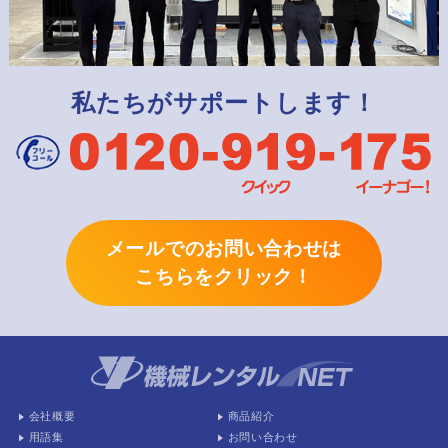
私たちがサポートします！
メールでのお問い合わせは
こちらをクリック！
会社概要
商品紹介
用語集
お問い合わせ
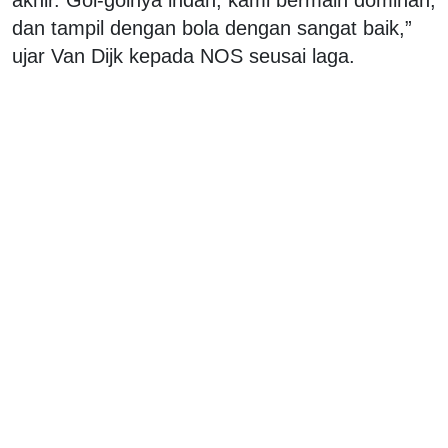
dan tampil dengan bola dengan sangat baik,”
ujar Van Dijk kepada NOS seusai laga.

^^^^

*Instruction*. Rewrite the text of all the records above, replacing "laga" with "pertandingan" and leaving everything else unchanged. Leave the pictures out of your answer.

*Response area*.
私たちがサポートします！
メールでのお問い合わせは
こちらをクリック！
会社概要
商品紹介
用語集
お問い合わせ
dan tampil dengan bola dengan sangat baik,”
ujar Van Dijk kepada NOS seusai pertandingan.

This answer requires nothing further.